What is required: Among the entries that follow, the required portion opens with the line containing "nose: (837, 376)" and closes with the line containing "left knee: (620, 413)". Give that portion again exactly, and nothing else.

Start of Data supplied

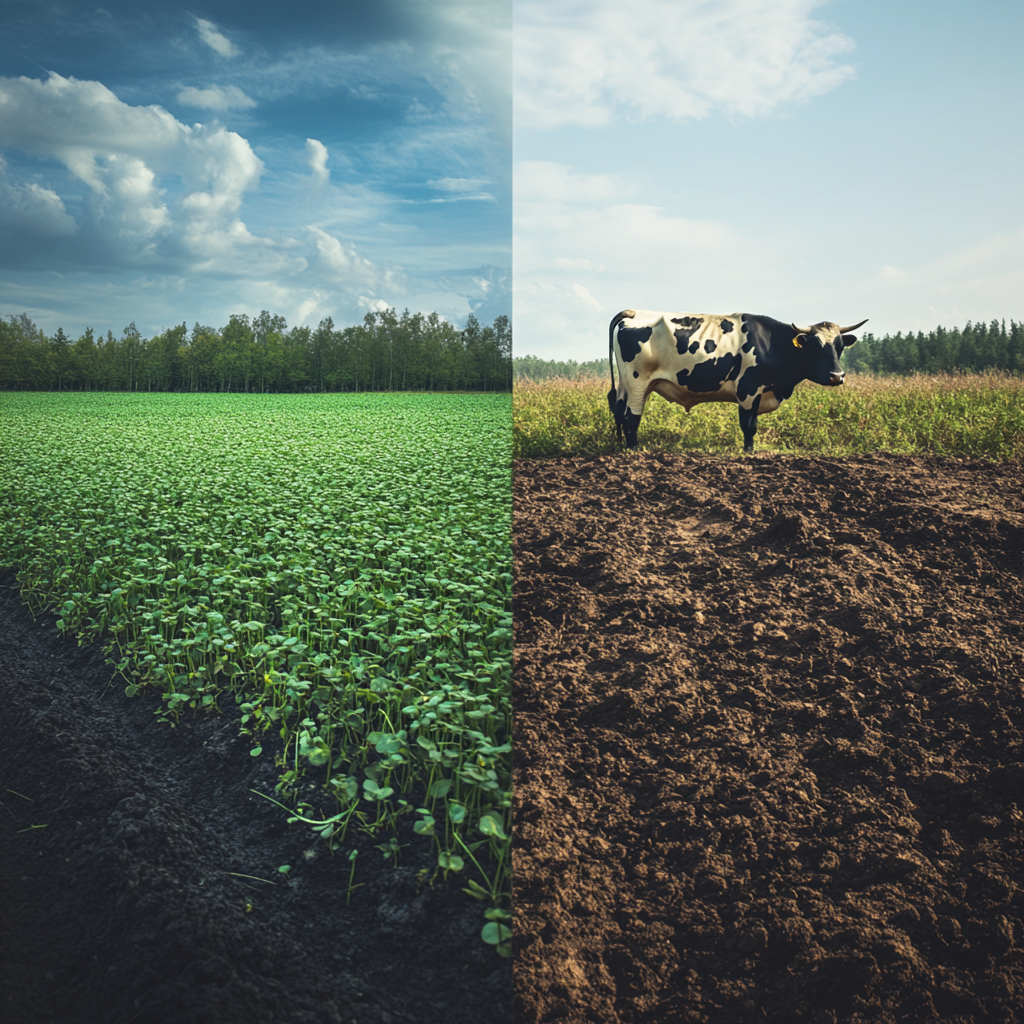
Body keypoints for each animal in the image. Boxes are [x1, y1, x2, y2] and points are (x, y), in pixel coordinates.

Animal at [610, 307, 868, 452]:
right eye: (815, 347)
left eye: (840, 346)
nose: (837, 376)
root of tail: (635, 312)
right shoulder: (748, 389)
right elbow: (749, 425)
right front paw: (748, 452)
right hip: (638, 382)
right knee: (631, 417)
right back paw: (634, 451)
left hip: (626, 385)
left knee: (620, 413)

End of Data supplied
Start of Data supplied

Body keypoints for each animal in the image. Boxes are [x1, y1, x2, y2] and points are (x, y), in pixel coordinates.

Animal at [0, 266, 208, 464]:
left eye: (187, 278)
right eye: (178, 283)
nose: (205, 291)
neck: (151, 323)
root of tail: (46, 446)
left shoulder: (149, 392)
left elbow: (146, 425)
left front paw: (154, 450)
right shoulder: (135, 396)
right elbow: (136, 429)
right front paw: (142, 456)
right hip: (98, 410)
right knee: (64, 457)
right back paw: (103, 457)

End of Data supplied

Finished exercise:
nose: (837, 376)
root of tail: (635, 312)
right shoulder: (748, 389)
right elbow: (749, 425)
right front paw: (748, 452)
right hip: (638, 382)
right knee: (631, 417)
right back paw: (634, 451)
left hip: (626, 385)
left knee: (620, 413)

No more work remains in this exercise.